Self-assembling Nanotech Batteries

Lynne Kiesling

I’ve often wondered how nanotechnology can contribute to increased efficiency, load factor, and conservation of energy. My first thoughts were probably wrong; we don’t need nano-scale devices to perform remote monitoring and automated repair and self-correction within the wires network itself. Regular small-scale devices can do just fine for that.

But here’s some very interesting nano research that holds some promise for the holy grail of electrical energy, which is storage: self-assembling nanotech batteries.

Self-assembly is attractive because it could potentially reduce manufacturing costs and allow molecular-level control of the structure of the batteries, leading to materials and devices not easy to make using conventional manufacturing methods. Self-assembly has already been used to create a number of materials and a handful of simple devices, including half a battery.
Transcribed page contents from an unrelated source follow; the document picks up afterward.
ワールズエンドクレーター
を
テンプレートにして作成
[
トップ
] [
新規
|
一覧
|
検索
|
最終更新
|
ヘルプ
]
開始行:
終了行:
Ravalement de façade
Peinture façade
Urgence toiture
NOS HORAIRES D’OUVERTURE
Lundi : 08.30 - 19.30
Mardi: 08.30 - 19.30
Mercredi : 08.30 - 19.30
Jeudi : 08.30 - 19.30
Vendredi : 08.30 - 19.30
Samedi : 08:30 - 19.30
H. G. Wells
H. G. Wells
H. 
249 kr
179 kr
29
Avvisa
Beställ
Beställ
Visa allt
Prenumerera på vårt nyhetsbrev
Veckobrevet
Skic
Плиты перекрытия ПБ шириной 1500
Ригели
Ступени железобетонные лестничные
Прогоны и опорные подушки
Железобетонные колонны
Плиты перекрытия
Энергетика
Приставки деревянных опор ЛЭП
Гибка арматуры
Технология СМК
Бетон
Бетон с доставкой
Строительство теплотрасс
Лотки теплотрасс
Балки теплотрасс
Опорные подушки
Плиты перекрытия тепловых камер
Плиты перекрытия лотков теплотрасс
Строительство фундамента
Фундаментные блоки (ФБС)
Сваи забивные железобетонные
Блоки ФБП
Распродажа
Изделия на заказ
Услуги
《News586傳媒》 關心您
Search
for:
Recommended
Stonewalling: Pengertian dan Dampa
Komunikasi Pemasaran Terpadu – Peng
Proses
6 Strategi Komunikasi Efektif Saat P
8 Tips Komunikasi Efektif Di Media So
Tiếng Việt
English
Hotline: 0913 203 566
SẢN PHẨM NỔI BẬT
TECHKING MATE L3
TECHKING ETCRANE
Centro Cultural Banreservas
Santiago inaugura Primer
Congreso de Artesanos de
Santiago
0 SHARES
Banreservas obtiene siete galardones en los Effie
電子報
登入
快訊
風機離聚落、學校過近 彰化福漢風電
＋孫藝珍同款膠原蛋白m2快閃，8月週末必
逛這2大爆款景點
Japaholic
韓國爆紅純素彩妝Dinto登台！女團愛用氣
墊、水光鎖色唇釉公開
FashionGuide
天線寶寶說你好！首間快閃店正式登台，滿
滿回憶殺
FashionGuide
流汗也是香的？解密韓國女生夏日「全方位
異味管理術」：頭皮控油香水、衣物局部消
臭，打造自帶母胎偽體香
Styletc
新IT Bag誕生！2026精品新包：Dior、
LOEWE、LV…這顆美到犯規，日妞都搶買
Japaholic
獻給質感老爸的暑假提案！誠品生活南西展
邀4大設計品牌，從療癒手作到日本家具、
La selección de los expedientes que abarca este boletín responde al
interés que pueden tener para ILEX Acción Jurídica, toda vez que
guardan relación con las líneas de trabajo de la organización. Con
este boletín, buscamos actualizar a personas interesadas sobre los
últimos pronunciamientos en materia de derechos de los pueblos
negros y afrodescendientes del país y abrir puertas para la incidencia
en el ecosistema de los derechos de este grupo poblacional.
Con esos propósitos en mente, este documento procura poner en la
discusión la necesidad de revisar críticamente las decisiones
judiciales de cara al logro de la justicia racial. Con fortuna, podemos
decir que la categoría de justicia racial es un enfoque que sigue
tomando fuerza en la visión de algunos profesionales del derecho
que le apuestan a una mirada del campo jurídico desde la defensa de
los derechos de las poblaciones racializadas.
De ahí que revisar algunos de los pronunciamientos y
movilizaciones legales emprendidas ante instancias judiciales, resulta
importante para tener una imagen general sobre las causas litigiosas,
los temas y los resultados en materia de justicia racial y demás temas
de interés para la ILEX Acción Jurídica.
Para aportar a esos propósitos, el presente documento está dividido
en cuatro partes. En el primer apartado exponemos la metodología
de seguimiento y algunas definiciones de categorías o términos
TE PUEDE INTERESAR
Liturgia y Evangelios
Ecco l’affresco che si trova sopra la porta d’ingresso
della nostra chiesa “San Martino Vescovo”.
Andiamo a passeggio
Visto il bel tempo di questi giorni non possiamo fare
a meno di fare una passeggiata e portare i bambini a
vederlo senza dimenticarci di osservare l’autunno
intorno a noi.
This is pretty cool for a lot of reasons. Many people worrying about power storage worry at a much larger scale — ways to store megawatts of wind-generated power, for example, for later use — while this technology would enable more power storage at lower levels within devices themselves, in teeny weeny crevices. It’s also cool at a pure science level, because to achieve this outcome the researchers developed a deeper understanding of how the materials they used exert small forces on each other at extremely small distances, and how they could exploit these short-range forces to create potential, which is what you need for storage. [OK, you scientists out there, remember I am not a scientist, so don’t rip me apart for that one — ed.]

The researchers used lithium cobalt oxide and microbeads of graphite for the electrodes–materials commonly used in lithium-ion batteries–pairing them with a carefully selected liquid electrolyte. The electrolyte serves as an insulator, allowing ions to shuttle between the electrodes but forcing electrons to move through an external circuit, where they can be used to power a device.
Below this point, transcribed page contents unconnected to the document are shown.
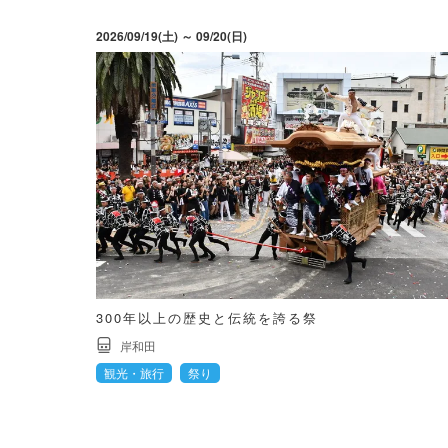
2026/09/19(土) ～ 09/20(日)
300年以上の歴史と伝統を誇る祭
岸和田
観光・旅行
祭り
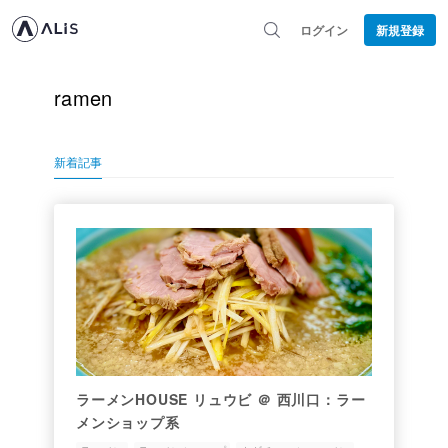
ログイン
新規登録
ramen
新着記事
ラーメンHOUSE リュウビ ＠ 西川口：ラー
メンショップ系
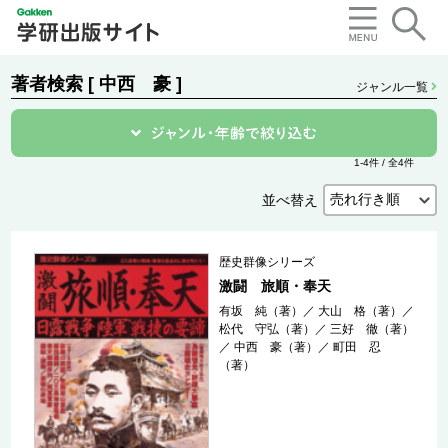
著者検索 [ 中西 豪 ]
ジャンル一覧
1-4件 / 全4件
並べ替え
歴史群像シリーズ
激闘 旅順・奉天
有坂 純（著）
／
大山 格（著）
／
松代 守弘（著）
／
三好 徹（著）
／
中西 豪（著）
／
町田 忍
（著）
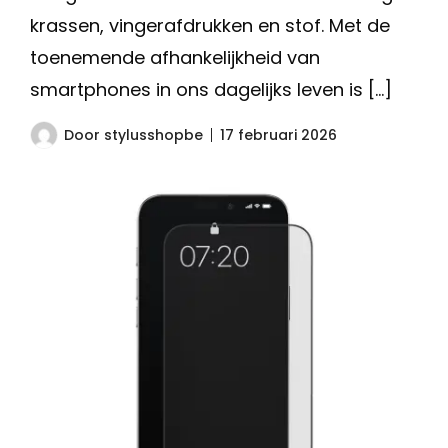
krassen, vingerafdrukken en stof. Met de
toenemende afhankelijkheid van
smartphones in ons dagelijks leven is […]
Door
stylusshopbe
17 februari 2026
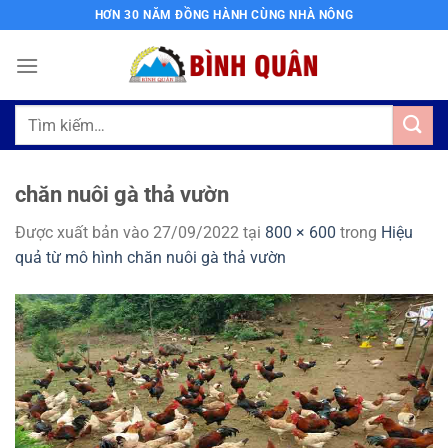
Bỏ
HƠN 30 NĂM ĐỒNG HÀNH CÙNG NHÀ NÔNG
qua
nội
dung
Tìm
kiếm:
chăn nuôi gà thả vườn
Được xuất bản vào
27/09/2022
tại
800 × 600
trong
Hiệu
quả từ mô hình chăn nuôi gà thả vườn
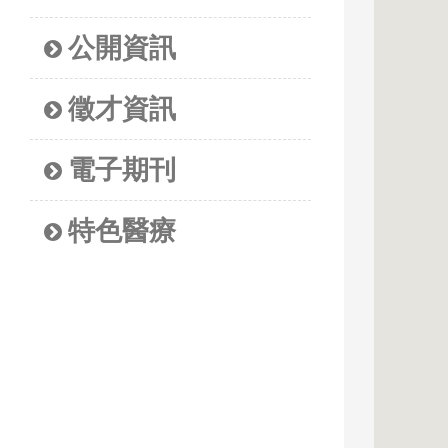
公開資訊
徵才資訊
電子期刊
特色醫療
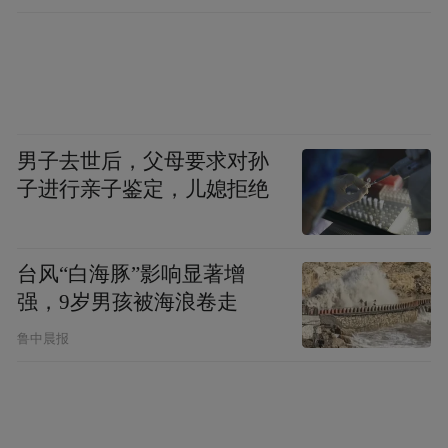
男子去世后，父母要求对孙
子进行亲子鉴定，儿媳拒绝
台风“白海豚”影响显著增
强，9岁男孩被海浪卷走
鲁中晨报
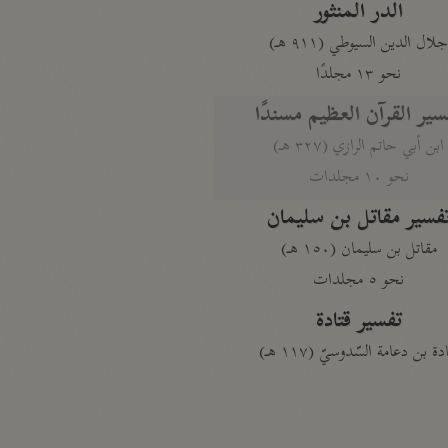
الدر المنثور
لال الدين السيوطي (٩١١ هـ)
نحو ١٣ مجلدًا
سير القرآن العظيم مسندًا
ابن أبي حاتم الرازي (٣٢٧ هـ)
نحو ١٠ مجلدات
فسير مقاتل بن سليمان
مقاتل بن سليمان (١٥٠ هـ)
نحو ٥ مجلدات
تفسير قتادة
دة بن دعامة السّدوسيّ (١١٧ هـ)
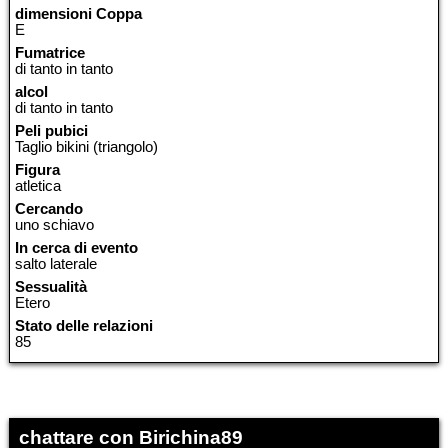
dimensioni Coppa
E
Fumatrice
di tanto in tanto
alcol
di tanto in tanto
Peli pubici
Taglio bikini (triangolo)
Figura
atletica
Cercando
uno schiavo
In cerca di evento
salto laterale
Sessualità
Etero
Stato delle relazioni
85
chattare con Birichina89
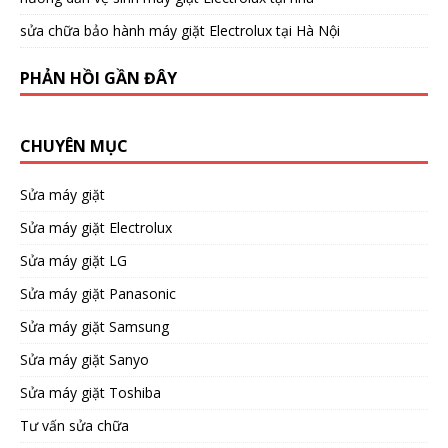
sửa chữa bảo hành máy giặt Electrolux tại Hà Nội
PHẢN HỒI GẦN ĐÂY
CHUYÊN MỤC
Sửa máy giặt
Sửa máy giặt Electrolux
Sửa máy giặt LG
Sửa máy giặt Panasonic
Sửa máy giặt Samsung
Sửa máy giặt Sanyo
Sửa máy giặt Toshiba
Tư vấn sửa chữa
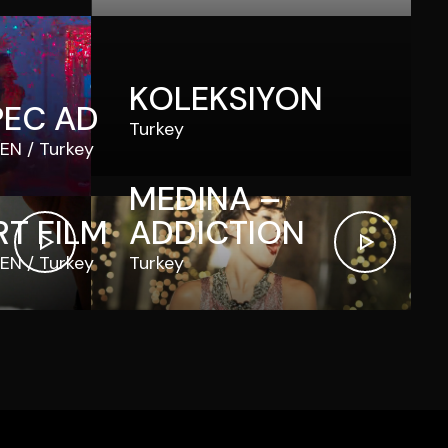
KOLEKSIYON
PEC AD
Turkey
EN
Turkey
MEDINA –
RT FILM
ADDICTION
EN
Turkey
Turkey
In the researchers’ prototype battery, the graphite microbeads pack together to form one electrode and connect to a platinum current collector, all the while staying clear of the lithium cobalt oxide that forms the other electrode. The researchers tested the battery and showed that it could be both discharged and recharged multiple times.

As you would expect, at this time self-assembling batteries are not competitive on either storage intensity or on cost. But they do use space more efficiently than existing batteries, so these batteries would be likely to find their first uses in applications where the relative value of space is high.